● **Information provided**:
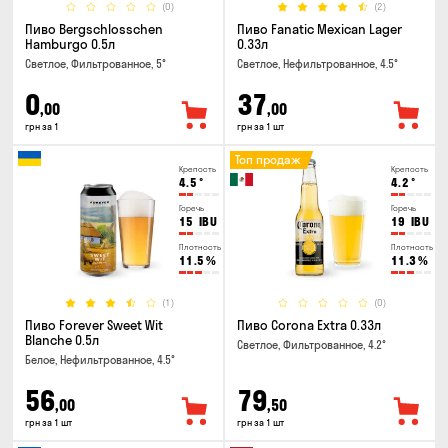
(0)
(2)
Пиво Bergschlosschen
Пиво Fanatic Mexican Lager
Hamburgo 0.5л
0.33л
Светлое, Фильтрованное, 5°
Светлое, Нефильтрованное, 4.5°
0
37
,00
,00
грн за 1
грн за 1 шт
Топ продаж
Крепость
Крепость
4.5
°
4.2
°
Горечь
Горечь
15
IBU
19
IBU
Плотность
Плотность
11.5
%
11.3
%
(1)
(0)
Пиво Forever Sweet Wit
Пиво Corona Extra 0.33л
Blanche 0.5л
Светлое, Фильтрованное, 4.2°
Белое, Нефильтрованное, 4.5°
56
79
,00
,50
грн за 1 шт
грн за 1 шт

● **What you will do**: The response must consist of the entries above exactly as they stand, minus any pictures.

● **Completed task**:
(0)
(2)
Пиво Bergschlosschen
Пиво Fanatic Mexican Lager
Hamburgo 0.5л
0.33л
Светлое, Фильтрованное, 5°
Светлое, Нефильтрованное, 4.5°
0
37
,00
,00
грн за 1
грн за 1 шт
Топ продаж
Крепость
Крепость
4.5
°
4.2
°
Горечь
Горечь
15
IBU
19
IBU
Плотность
Плотность
11.5
%
11.3
%
(1)
(0)
Пиво Forever Sweet Wit
Пиво Corona Extra 0.33л
Blanche 0.5л
Светлое, Фильтрованное, 4.2°
Белое, Нефильтрованное, 4.5°
56
79
,00
,50
грн за 1 шт
грн за 1 шт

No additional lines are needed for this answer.